- Aufgabe 1: Welche Formen der Veränderung gelten laut dem Text über Internetseiten als die einzigen etablierten?
- Aufgabe 2: Setze den Text über Internetseiten nach seinem letzten Satz fort.

- Textauszug:
Grundliegender Gedanke dieses Grobkonzeptes ist die Tatsache, dass Internetseiten, egal ob einer Virtuellen Community angehörend oder nicht, grafisch in unzureichendem Maße die konkrete Benutzung verschiedener Besucher (z.B. Klicken von Buttons etc.) wiederspiegelt.

Dabei stellt sich die Frage, inwiefern es der Besucher als natürlich empfindet, Grafiken (z.B. Buttons) auf einer Internetseite wiederzufinden, die auch nach tausenden von Zugriffen "so neu wie am ersten Besuchstag" aussehen. Man hat sich inzwischen daran gewöhnt, dass On-mouse-over/On-Klick-Effekte die einzigen etablierten Modifikationensformen sind. Die temporären grafischen Zustände gehen meist nicht über den Zweck hinaus, die Seitennavigation visuell zu verdeutlichen und damit die Benutzerführung zu vereinfachen.

- Bereitgestelltes Material:

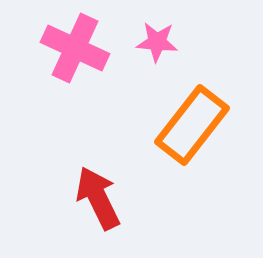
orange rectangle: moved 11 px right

- Lösung 1: On-mouse-over- und On-Klick-Effekte.

- Lösung 2:
Ziel ist es, neue Wege in Layout und Grafik zu finden, die dem Benutzer das Gefühl gibt eine frequentierte Seite zu besuchen. Dies bedeutet, Inhalte nicht nur aufzurufen, sondern zu benutzen / abzunutzen und dabei seine Arbeits-Spuren für nachfolgende Besucher zu hinterlassen.

Somit kann auf die Verwendung eines Web-Counters als veraltetes, unglaubwürdiges Tool zum mathematischen Beweis von Zugriffsverkehr, verzichtet werden.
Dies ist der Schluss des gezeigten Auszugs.